We live in a time of great tension and conflict in democracies around the world. Elections in recent years—both inside and outside of the United States—have revealed and exacerbated deep divisions within many democratic societies, raising fundamental questions about the strength and fragility of democracy in our world today. Hungary has seen a rise of anti-immigrant sentiments as its leader, Minister Viktor Orban, consolidates and secures his party’s power. Similarly, in recent years, countries like Venezuela, the Philippines, and Poland have seen their own democracies similarly threatened. In the United States, ideological divisions separate individuals and communities, and institutions that were once protected, such as the press, now feel threatened.
This teaching idea provides students with an opportunity to explore and deepen their understanding of the concept of democracy and equips them with a framework to assess the health of a democracy, as well as make meaning of current news stories that report on democracies at risk in the world today. Facing History and Ourselves will continue to provide teaching ideas, resources, and strategies to help you explore the state of global democracies in more depth. We recommend that you keep the concept maps the class creates in the activities below on display in the classroom throughout the year. They will serve as a useful reference as students explore subsequent current events throughout the year.
In advance of using this teaching idea, you should read the January 2017 Facing Today blog How to Assess the Strength of a Democracy. The second activity uses questions from the blog’s “Checklist for a Healthy Democracy.” You will need to project or pass out the nine questions during class. For strategies to help navigate difficult conversations with your students, we recommend that you read Fostering Civil Discourse: A Guide for Classroom Conversations. When discussing current events that can raise issues of identity, membership, and belonging, it is important that students know and respect each other as individuals, are guided by a classroom contract that they collaborated to create, and feel that they can take risks and feel heard. This guide has tools to help you create this kind of inclusive community in your classroom.
Capture Students’ Thinking about Democracy
Consider How to Assess the Strength of a Democracy
Next, in pairs or as a whole class, ask students to spend a few minutes brainstorming questions they could ask if they wanted to assess the strength of a democracy. You might provide them with an example to help them get started: Is there a free and open press? Have a few pairs share their questions.
Pass out or project the nine “Checklist for a Healthy Democracy” questions from the Facing Today blog post How to Assess the Strength of a Democracy. Compare the list with the questions that the students brainstormed. Then have students work in small groups to respond to the following questions about the “Checklist for a Healthy Democracy”:
Reflect on the Concept of Democracy
Have students reflect individually by first adding new ideas or questions to their democracy concept maps that the checklist or discussion helped raise for them.
Then have them complete and elaborate on the following sentence starter in a their journals:
The most valuable idea on my democracy concept map is . . . because . . .
If you would like your students to explore the concept of democracy further and connect it to current events, consider assigning one of the following ideas for homework.

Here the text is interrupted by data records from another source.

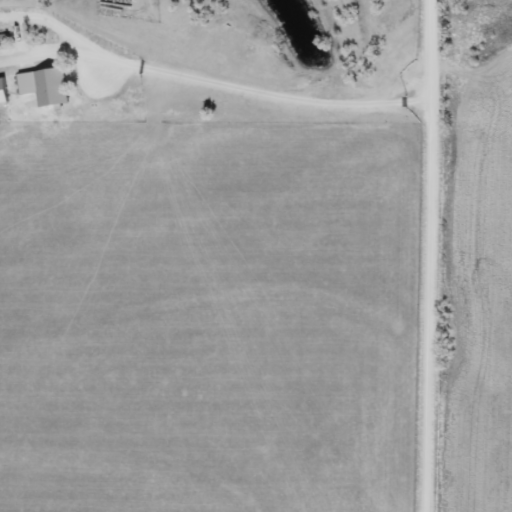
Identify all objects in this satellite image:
building: (52, 85)
road: (232, 91)
road: (417, 255)
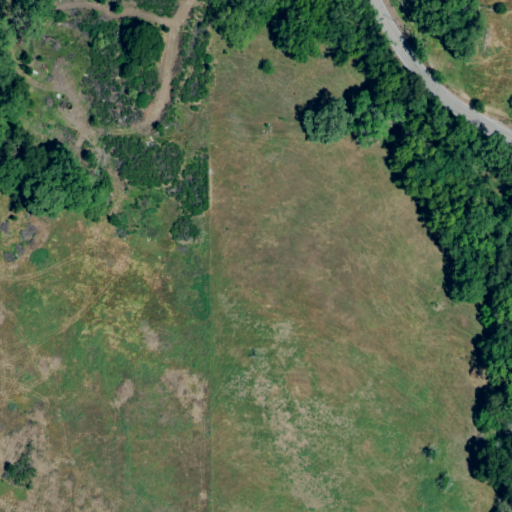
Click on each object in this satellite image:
road: (427, 83)
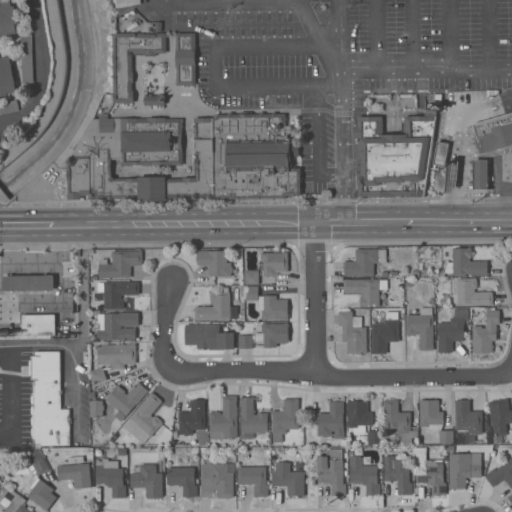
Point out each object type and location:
road: (254, 0)
road: (188, 1)
building: (8, 18)
building: (7, 19)
road: (381, 35)
road: (416, 35)
road: (455, 35)
road: (493, 35)
building: (27, 58)
building: (185, 58)
building: (131, 59)
building: (154, 59)
road: (214, 68)
road: (37, 71)
road: (427, 71)
building: (6, 76)
building: (6, 77)
building: (154, 100)
building: (9, 107)
river: (75, 108)
road: (343, 110)
building: (493, 132)
building: (494, 137)
road: (314, 145)
road: (461, 145)
building: (397, 149)
building: (441, 154)
building: (395, 155)
building: (253, 157)
building: (186, 158)
building: (141, 159)
building: (505, 170)
building: (479, 174)
gas station: (480, 174)
river: (2, 191)
road: (454, 220)
road: (354, 221)
road: (188, 224)
road: (32, 226)
building: (214, 262)
building: (214, 262)
building: (363, 262)
building: (364, 262)
building: (273, 263)
building: (274, 263)
building: (464, 263)
building: (466, 263)
building: (120, 264)
building: (120, 264)
building: (251, 276)
building: (250, 277)
building: (27, 283)
building: (28, 283)
road: (80, 289)
building: (363, 290)
building: (365, 290)
building: (117, 293)
building: (118, 293)
building: (471, 294)
building: (471, 294)
road: (311, 297)
building: (8, 304)
building: (267, 304)
building: (268, 304)
building: (214, 308)
building: (216, 308)
road: (161, 324)
building: (31, 325)
gas station: (38, 325)
building: (116, 325)
building: (118, 326)
building: (420, 327)
building: (421, 327)
building: (450, 330)
building: (451, 330)
building: (352, 332)
building: (385, 332)
building: (352, 333)
building: (484, 333)
building: (485, 333)
building: (272, 334)
building: (274, 334)
building: (383, 335)
building: (207, 337)
building: (208, 337)
building: (244, 341)
building: (245, 342)
road: (5, 355)
road: (73, 355)
building: (115, 355)
building: (112, 359)
road: (510, 362)
road: (339, 376)
road: (11, 399)
building: (125, 399)
building: (125, 400)
building: (47, 401)
building: (47, 401)
building: (96, 408)
building: (429, 412)
building: (499, 415)
building: (357, 416)
building: (499, 416)
building: (250, 417)
building: (251, 417)
building: (466, 417)
building: (191, 418)
building: (394, 418)
building: (395, 418)
building: (467, 418)
building: (143, 419)
building: (143, 419)
building: (191, 419)
building: (224, 419)
building: (284, 419)
building: (284, 419)
building: (223, 420)
building: (434, 420)
building: (331, 421)
building: (331, 421)
building: (362, 421)
building: (39, 462)
building: (41, 466)
building: (462, 468)
building: (463, 468)
building: (331, 470)
building: (331, 470)
building: (397, 473)
building: (501, 473)
building: (75, 474)
building: (76, 474)
building: (363, 474)
building: (397, 474)
building: (501, 474)
building: (364, 475)
building: (429, 475)
building: (110, 476)
building: (111, 477)
building: (431, 477)
building: (182, 479)
building: (253, 479)
building: (253, 479)
building: (287, 479)
building: (288, 479)
building: (183, 480)
building: (216, 480)
building: (147, 481)
building: (148, 481)
building: (215, 481)
building: (42, 495)
building: (43, 495)
building: (510, 497)
building: (510, 498)
building: (17, 505)
building: (17, 507)
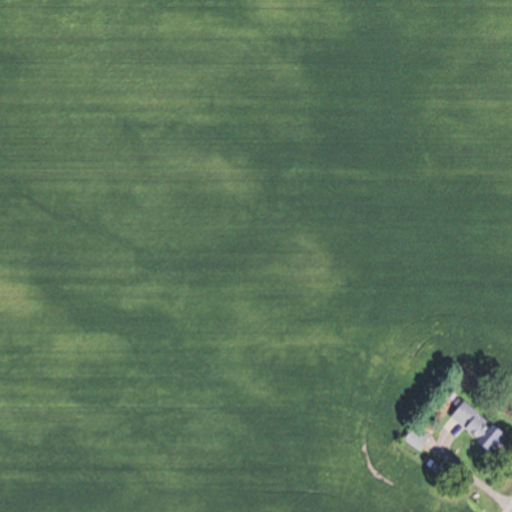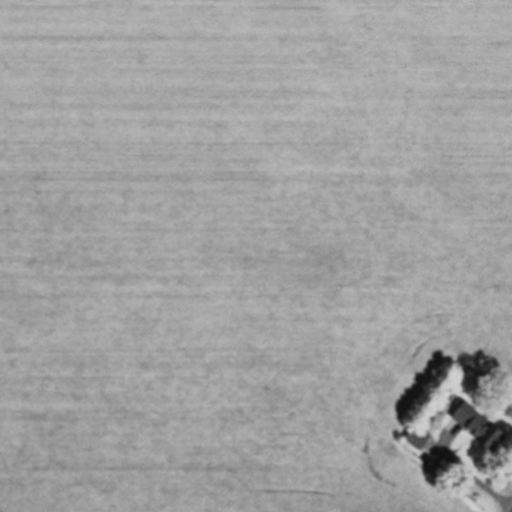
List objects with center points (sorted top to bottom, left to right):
building: (473, 427)
building: (414, 439)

Connect My Most Valuable Idea to the World Today
Have students find a current news article that discusses their concept maps’ most valuable idea. They don’t have to limit their search to the United States and might consider other countries whose democracies are in the news, such as India, Hungary, or Turkey. You can decide if you would like them to write a short explanation of why they chose this event or share it with the class in an upcoming lesson. The News Article Analysis teaching strategy can also help students assess the articles they choose.
Explore a Checklist Question
Using their responses to the second discussion question in Activity 2, have each student choose one question from the checklist that they would like to explore on their own. Have them find a current news article that helps them answer the question in a new, different, or deeper way. Similar to the first homework extension, remind students that they don’t have to limit their exploration to the United States. You can decide if you would like them to write a short explanation of their new, different, or deeper understanding or share it with the class in an upcoming lesson.